Additionally, the Court considered that the Australian Law Reform Commission ("ALRC"), on whose recommendations the Admiralty Act was enacted in its current form and effect thereby given in Australia to most of the provisions of the Arrest Convention, had clearly intended for a ship to be the property of the presumptively liable relevant person, or be chartered by demise by that person, at the commencement of the suit for the ship to be subject to in rem jurisdiction and arrest. In particular, the ALRC had recommended that Australia’s arrest regime be broadly brought into line with that of comparable countries and that no substantive rights be created by way of a new maritime lien (which would arguably arise if a clear link, in a proprietary sense, was not maintained between the party presumptively liable and the property belonging to that party, the subject of arrest). The Court opined that the requirement of proprietary ownership was also embedded within the provisions of the Arrest Convention itself.

The Court considered secondly the legal consequences of registration. There was no evidence led as to the law of Liberia so, the Court was prepared to deal with the matter on the basis that if foreign law was relevant to the assignment of the ship, that law contained a statute in the same form as the Shipping Registration Act 1981 (Cth). Although that Act provides that the Register is evidence of title only, it also expressly confers power of absolute disposition on the party who is named on the Register as "owner". Nevertheless, the Court held that this statutory power was "empty of real and practical meaning or significance" since Alico had paid for the ship in full, taken unconditional delivery of her, and the agreement between Freya and Alico provided that title was to pass fully on the occurrence of these events. Freya could not have exercised the statutory power bestowed on it under the Act lawfully or honestly without the consent of Alico. For these reasons the Court considered that Freya was not "the owner" of the vessel at the time proceedings were commenced.

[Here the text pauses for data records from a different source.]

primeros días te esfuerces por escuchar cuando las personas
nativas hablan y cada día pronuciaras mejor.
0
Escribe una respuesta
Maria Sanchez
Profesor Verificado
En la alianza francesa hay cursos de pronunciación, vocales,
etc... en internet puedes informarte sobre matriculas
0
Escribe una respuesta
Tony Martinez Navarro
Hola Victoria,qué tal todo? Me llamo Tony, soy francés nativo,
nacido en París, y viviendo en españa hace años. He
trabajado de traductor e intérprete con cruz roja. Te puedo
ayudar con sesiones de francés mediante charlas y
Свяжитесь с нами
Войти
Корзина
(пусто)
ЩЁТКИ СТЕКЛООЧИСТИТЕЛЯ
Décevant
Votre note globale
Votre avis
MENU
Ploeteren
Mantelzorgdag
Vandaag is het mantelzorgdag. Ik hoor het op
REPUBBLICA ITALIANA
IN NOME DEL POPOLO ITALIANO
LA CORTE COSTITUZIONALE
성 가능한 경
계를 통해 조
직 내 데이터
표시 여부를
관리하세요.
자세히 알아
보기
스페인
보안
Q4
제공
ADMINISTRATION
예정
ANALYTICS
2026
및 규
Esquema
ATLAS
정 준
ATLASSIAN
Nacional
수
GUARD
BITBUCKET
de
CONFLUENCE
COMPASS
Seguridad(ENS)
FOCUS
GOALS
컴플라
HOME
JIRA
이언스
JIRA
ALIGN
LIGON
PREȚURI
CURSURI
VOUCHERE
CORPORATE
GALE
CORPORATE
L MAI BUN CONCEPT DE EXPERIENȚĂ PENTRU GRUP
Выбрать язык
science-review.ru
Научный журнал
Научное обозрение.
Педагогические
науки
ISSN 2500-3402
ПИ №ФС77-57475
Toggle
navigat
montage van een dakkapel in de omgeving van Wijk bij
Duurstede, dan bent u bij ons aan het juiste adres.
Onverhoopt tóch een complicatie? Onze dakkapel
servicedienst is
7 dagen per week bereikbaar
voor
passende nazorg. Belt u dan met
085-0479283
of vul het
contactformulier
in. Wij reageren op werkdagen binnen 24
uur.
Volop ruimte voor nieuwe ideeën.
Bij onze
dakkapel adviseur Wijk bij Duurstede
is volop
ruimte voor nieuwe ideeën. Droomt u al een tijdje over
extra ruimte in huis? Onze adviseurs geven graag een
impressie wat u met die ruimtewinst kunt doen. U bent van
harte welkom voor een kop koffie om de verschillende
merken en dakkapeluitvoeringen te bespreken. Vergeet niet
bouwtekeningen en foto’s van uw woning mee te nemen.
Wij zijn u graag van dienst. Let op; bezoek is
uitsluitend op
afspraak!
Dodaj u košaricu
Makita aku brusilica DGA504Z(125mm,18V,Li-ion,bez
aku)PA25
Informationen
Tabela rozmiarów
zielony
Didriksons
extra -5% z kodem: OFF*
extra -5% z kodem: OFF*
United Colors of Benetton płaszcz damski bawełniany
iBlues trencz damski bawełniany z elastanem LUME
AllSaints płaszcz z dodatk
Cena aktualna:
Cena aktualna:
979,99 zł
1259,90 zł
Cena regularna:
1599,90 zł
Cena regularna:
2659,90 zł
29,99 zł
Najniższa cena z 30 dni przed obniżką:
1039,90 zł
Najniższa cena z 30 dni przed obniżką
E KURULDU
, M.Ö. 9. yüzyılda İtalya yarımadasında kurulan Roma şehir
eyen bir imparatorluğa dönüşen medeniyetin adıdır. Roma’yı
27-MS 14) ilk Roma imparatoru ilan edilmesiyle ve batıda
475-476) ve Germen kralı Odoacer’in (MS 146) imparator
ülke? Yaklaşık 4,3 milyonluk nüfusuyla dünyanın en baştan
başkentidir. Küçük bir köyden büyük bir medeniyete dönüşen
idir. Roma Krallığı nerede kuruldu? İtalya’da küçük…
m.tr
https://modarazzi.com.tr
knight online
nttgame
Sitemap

Some have suggested the decision is a controversial one which brings about an undesirable result in possibly making arrest in Australia more difficult. The decision however simply brings Australia’s in rem jurisdiction into line with other countries such as the United Kingdom, Canada, Singapore and New Zealand and it therefore supports the universality of the admiralty jurisdiction. The Court’s construction of the phrase "the owner" was also the most sensible one which could have been drawn, given that section 6 of the Admiralty Act expressly provides that nothing in the Act creates a new maritime lien, and given also the procedural theory which underpins the statutory action in rem: namely that actions in rem provide a means of compelling a debtor to appear in a specific jurisdiction, or face the claimant having access to its property.

As the Court explained in its well-reasoned judgment, plaintiffs seeking to arrest ships under the Act may still rely on registration as prima facie evidence of ownership and it will be for the defendant or other relevant party to show that the registered owner is not "the owner" under the Act. Bona fide purchasers of vessels can in the meantime take comfort that actions in rem cannot be maintained against their vessels in respect of general maritime claims for which other persons (even if still registered as owner) are liable.